Your ideal clients will usually be business owners, for the simple reason that they are going to be much more professional, and they’re going to understand the concept of Return On Investment, which means they’ll usually be willing to pay a fair rate for your services.

The alternative is to work for a hobbyist, and hobbyists usually don’t have much skin in the game, they usually don’t have much of a budget, and they’re usually very disorganized.

So aim to connect with business owners as much as possible. You’re a professional, and you want to work with other professionals.

Reaching Out

Once you’ve made a list of 50+ people who fit those criteria, it’s time to start reaching out.

Mostly you’ll want to do this by email (or something like Facebook messenger) so you can get through the entire list in a few hours.

Here’s an email template that you can use to help ensure you get the best response.

Subject: Quick question

Hello Phileas,

I hope all’s well with you.

Any chance you could do me a small favor?

The past few months I’ve been working and studying hard to become a web designer. I’m at the point now where I feel confident in taking on some clients and providing a great service.

Here’s where you come in:

Can you think of anyone who might require help building a website? And if so, would you be willing to connect me with them?

Of course, if you ever need help with that kind of thing yourself, I’d be happy to lend a hand 🙂

Thanks a mil!

– Niall

P.S. Here’s a link to the latest website I created, so you can get a feel for my capabilities: [website link here]

Note that I didn’t say something like this:

If you hear of anyone looking for a web designer, please let me know.

Or this:

Please keep me in mind if you hear of anyone looking for a web designer.

Those requests are too passive. They’re unlikely to yield a helpful response or lead to a job opportunity.

Think: what do you want the other person to actually do?

Ideally, you want them to:

  1. stop and think about who they know that might be looking for a web designer, and
  2. go ahead and introduce you to them

The best way to get them to do those things is to ask directly.


Can you think of anyone who might require help building a website? And if so, would you be willing to connect me with them?

I should reiterate that this kind of request is only suitable for people you’re already in frequent contact with.

If you send it to an old colleague you barely interact with on Facebook, they’re going to think, “Oh I see. He only messages me when he wants something. Way to make me feel like a special snowflake.”

Lastly here, you should follow up with everyone a week or two after you make your request and ask them again.

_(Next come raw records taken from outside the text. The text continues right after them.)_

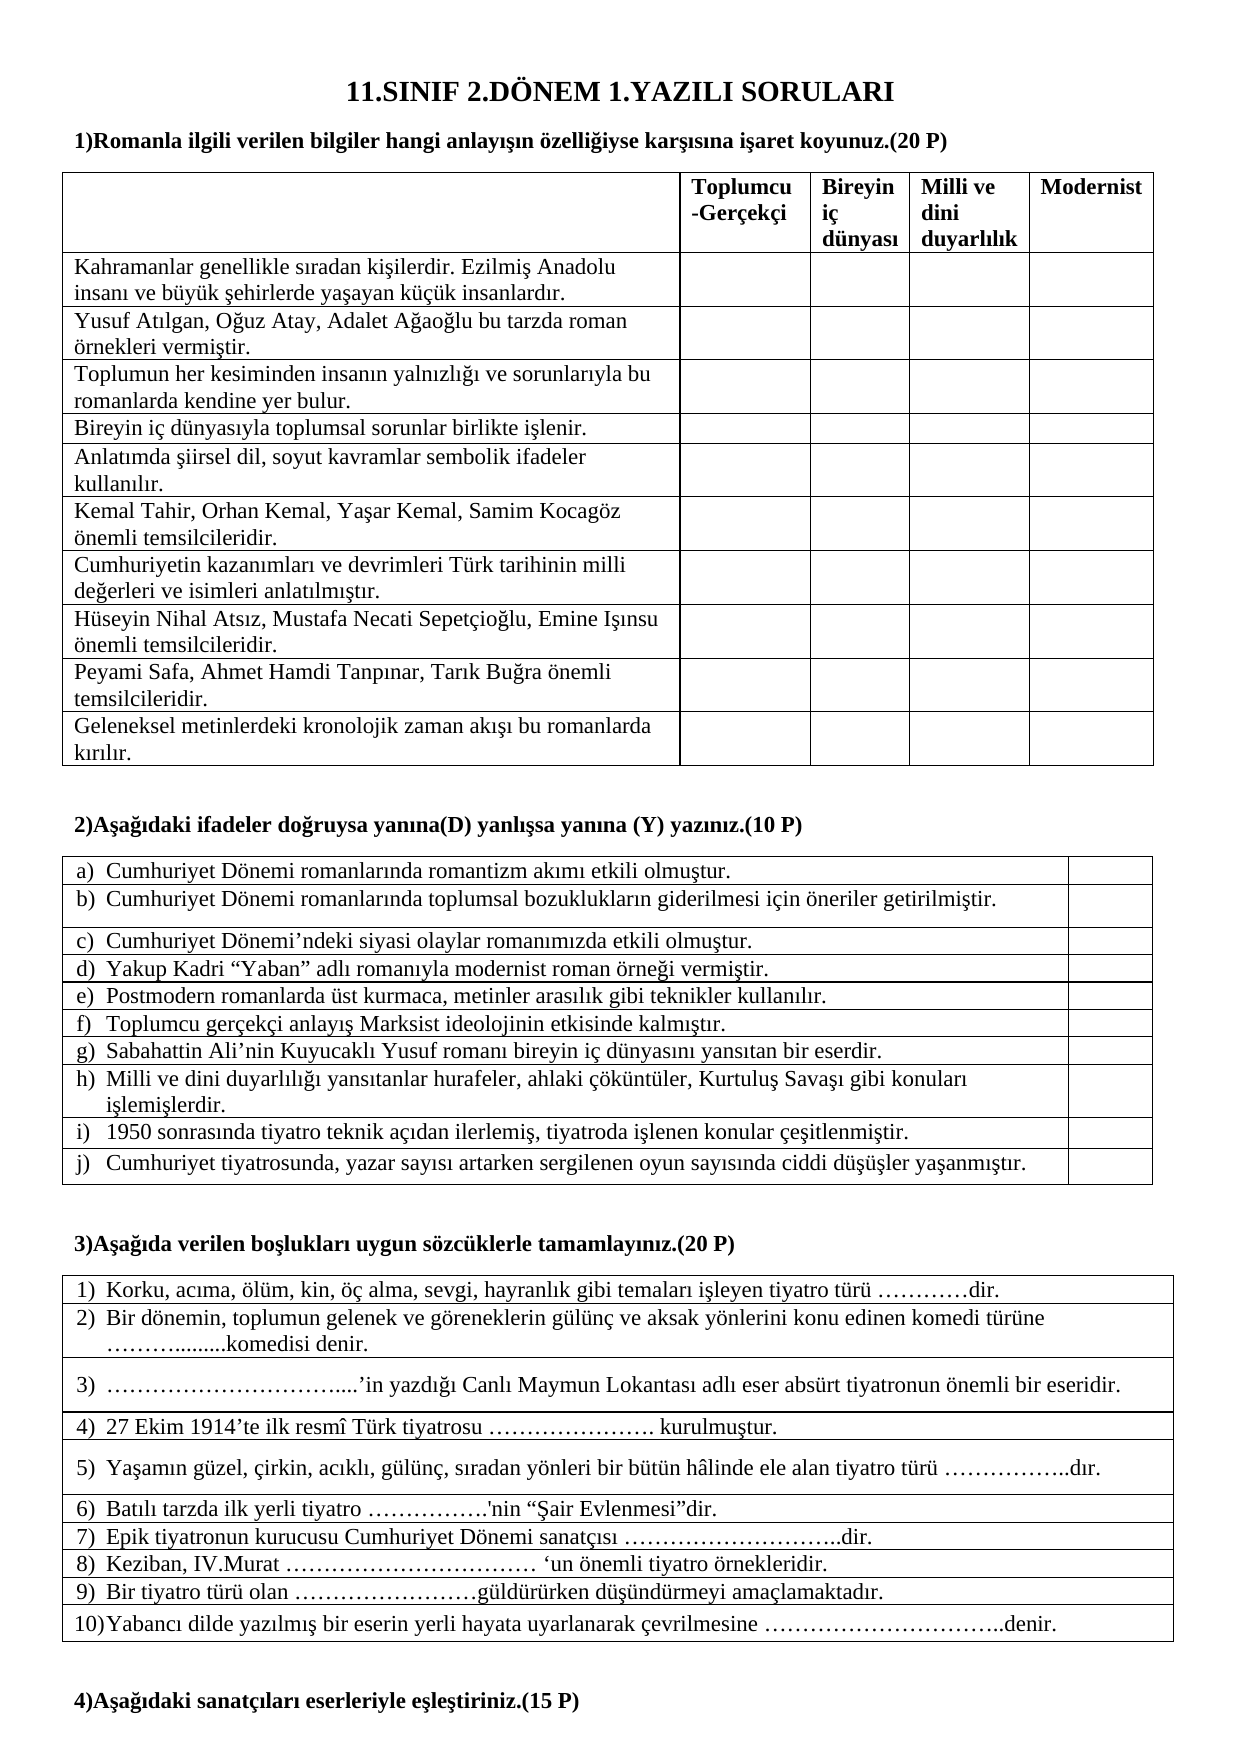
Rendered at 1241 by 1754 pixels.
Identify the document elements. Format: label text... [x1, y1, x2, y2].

table_cell [1030, 444, 1153, 496]
table_cell Yabancı dilde yazılmış bir eserin yerli hayata uyarlanarak çevrilmesine …………………………..denir. [63, 1605, 1173, 1641]
table_cell [910, 497, 1029, 550]
table_cell Batılı tarzda ilk yerli tiyatro …………….'nin “Şair Evlenmesi”dir. [63, 1495, 1173, 1522]
table_cell [1030, 497, 1153, 550]
table_cell [910, 712, 1029, 765]
table_cell [1030, 360, 1153, 413]
table_cell [681, 444, 810, 496]
table_header [63, 173, 679, 252]
table_cell [910, 414, 1029, 442]
table_cell [1030, 551, 1153, 604]
table_cell [681, 659, 810, 711]
text 1)Romanla ilgili verilen bilgiler hangi anlayışın özelliğiyse karşısına işaret koyunuz.(20 P) [74, 127, 1167, 153]
table_cell [1069, 928, 1152, 954]
table_cell [910, 360, 1029, 413]
table_cell [681, 551, 810, 604]
table_cell [1069, 955, 1152, 981]
table_cell [910, 444, 1029, 496]
table_cell [1069, 1149, 1152, 1183]
table_cell [811, 414, 909, 442]
table_cell [1030, 253, 1153, 306]
table_cell Epik tiyatronun kurucusu Cumhuriyet Dönemi sanatçısı ………………………..dir. [63, 1523, 1173, 1549]
table_cell [681, 253, 810, 306]
table_cell …………………………....’in yazdığı Canlı Maymun Lokantası adlı eser absürt tiyatronun önemli bir eseridir. [63, 1358, 1173, 1411]
table_cell Sabahattin Ali’nin Kuyucaklı Yusuf romanı bireyin iç dünyasını yansıtan bir eserdir. [63, 1037, 1068, 1063]
table_cell Cumhuriyet Dönemi romanlarında toplumsal bozuklukların giderilmesi için öneriler getirilmiştir. [63, 885, 1068, 927]
table_cell Kahramanlar genellikle sıradan kişilerdir. Ezilmiş Anadolu insanı ve büyük şehirlerde yaşayan küçük insanlardır. [63, 253, 679, 306]
table_cell [1030, 659, 1153, 711]
table_cell Bir tiyatro türü olan ……………………güldürürken düşündürmeyi amaçlamaktadır. [63, 1578, 1173, 1604]
table_cell [1069, 1037, 1152, 1063]
table_header Bireyin iç dünyası [811, 173, 909, 252]
text 11.SINIF 2.DÖNEM 1.YAZILI SORULARI [74, 74, 1167, 107]
table_cell [811, 307, 909, 359]
table_cell [1030, 414, 1153, 442]
table_cell Hüseyin Nihal Atsız, Mustafa Necati Sepetçioğlu, Emine Işınsu önemli temsilcileridir. [63, 605, 679, 657]
table_cell [681, 360, 810, 413]
text 3)Aşağıda verilen boşlukları uygun sözcüklerle tamamlayınız.(20 P) [74, 1230, 1167, 1256]
table_cell Cumhuriyetin kazanımları ve devrimleri Türk tarihinin milli değerleri ve isimleri anlatılmıştır. [63, 551, 679, 604]
table_cell [811, 444, 909, 496]
table_cell Bir dönemin, toplumun gelenek ve göreneklerin gülünç ve aksak yönlerini konu edinen komedi türüne ……….........komedisi denir. [63, 1304, 1173, 1357]
table_cell Peyami Safa, Ahmet Hamdi Tanpınar, Tarık Buğra önemli temsilcileridir. [63, 659, 679, 711]
table_cell Toplumun her kesiminden insanın yalnızlığı ve sorunlarıyla bu romanlarda kendine yer bulur. [63, 360, 679, 413]
table_cell Yakup Kadri “Yaban” adlı romanıyla modernist roman örneği vermiştir. [63, 955, 1068, 981]
table_cell [681, 307, 810, 359]
table_cell [1069, 983, 1152, 1009]
table_cell [811, 253, 909, 306]
table_cell [811, 659, 909, 711]
table_cell [811, 497, 909, 550]
table_cell [910, 307, 1029, 359]
table_cell [811, 360, 909, 413]
table_cell [681, 497, 810, 550]
table_cell Anlatımda şiirsel dil, soyut kavramlar sembolik ifadeler kullanılır. [63, 444, 679, 496]
table_cell [1069, 1065, 1152, 1117]
table_cell [681, 605, 810, 657]
table_header Cumhuriyet Dönemi romanlarında romantizm akımı etkili olmuştur. [63, 857, 1068, 883]
table_cell [1030, 307, 1153, 359]
table_cell [811, 551, 909, 604]
table_cell [910, 253, 1029, 306]
table_cell Toplumcu gerçekçi anlayış Marksist ideolojinin etkisinde kalmıştır. [63, 1010, 1068, 1036]
table_cell Yaşamın güzel, çirkin, acıklı, gülünç, sıradan yönleri bir bütün hâlinde ele alan tiyatro türü ……………..dır. [63, 1440, 1173, 1494]
table_header Modernist [1030, 173, 1153, 252]
table_cell [1030, 605, 1153, 657]
table_cell [910, 551, 1029, 604]
table_cell [1069, 885, 1152, 927]
table_cell [910, 605, 1029, 657]
table_header [1069, 857, 1152, 883]
table_cell Kemal Tahir, Orhan Kemal, Yaşar Kemal, Samim Kocagöz önemli temsilcileridir. [63, 497, 679, 550]
table_cell [811, 712, 909, 765]
table_cell 1950 sonrasında tiyatro teknik açıdan ilerlemiş, tiyatroda işlenen konular çeşitlenmiştir. [63, 1118, 1068, 1148]
table_cell [910, 659, 1029, 711]
table_cell Postmodern romanlarda üst kurmaca, metinler arasılık gibi teknikler kullanılır. [63, 983, 1068, 1009]
table_header Korku, acıma, ölüm, kin, öç alma, sevgi, hayranlık gibi temaları işleyen tiyatro türü …………dir. [63, 1276, 1173, 1303]
table_header Toplumcu-Gerçekçi [681, 173, 810, 252]
table_cell Cumhuriyet tiyatrosunda, yazar sayısı artarken sergilenen oyun sayısında ciddi düşüşler yaşanmıştır. [63, 1149, 1068, 1183]
table_cell Yusuf Atılgan, Oğuz Atay, Adalet Ağaoğlu bu tarzda roman örnekleri vermiştir. [63, 307, 679, 359]
table_cell Keziban, IV.Murat …………………………… ‘un önemli tiyatro örnekleridir. [63, 1550, 1173, 1577]
table_cell Cumhuriyet Dönemi’ndeki siyasi olaylar romanımızda etkili olmuştur. [63, 928, 1068, 954]
text 4)Aşağıdaki sanatçıları eserleriyle eşleştiriniz.(15 P) [74, 1687, 1167, 1713]
table_cell Bireyin iç dünyasıyla toplumsal sorunlar birlikte işlenir. [63, 414, 679, 442]
table_cell [811, 605, 909, 657]
table_cell [681, 712, 810, 765]
table_cell [681, 414, 810, 442]
table_cell [1069, 1118, 1152, 1148]
table_cell [1030, 712, 1153, 765]
table_cell Milli ve dini duyarlılığı yansıtanlar hurafeler, ahlaki çöküntüler, Kurtuluş Savaşı gibi konuları işlemişlerdir. [63, 1065, 1068, 1117]
table_cell 27 Ekim 1914’te ilk resmî Türk tiyatrosu …………………. kurulmuştur. [63, 1413, 1173, 1439]
table_header Milli ve dini duyarlılık [910, 173, 1029, 252]
table_cell Geleneksel metinlerdeki kronolojik zaman akışı bu romanlarda kırılır. [63, 712, 679, 765]
table_cell [1069, 1010, 1152, 1036]
text 2)Aşağıdaki ifadeler doğruysa yanına(D) yanlışsa yanına (Y) yazınız.(10 P) [74, 811, 1167, 837]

Some people are busy and they’ll simply forget. Others won’t take you seriously until you ask a second or even a third time.

So keep asking.

You can use this template for your follow-ups…

Subject: Re: Quick question

Hey Phileas,

Just following up quickly. Were you able to think of anyone who needs help building a website?


– Niall

Okay, so that’s your step 2 for this weekend. Make your list and get busy reaching out.

That is the Door-To-Door Method, the second method in our step-by-step plan to find your first clients.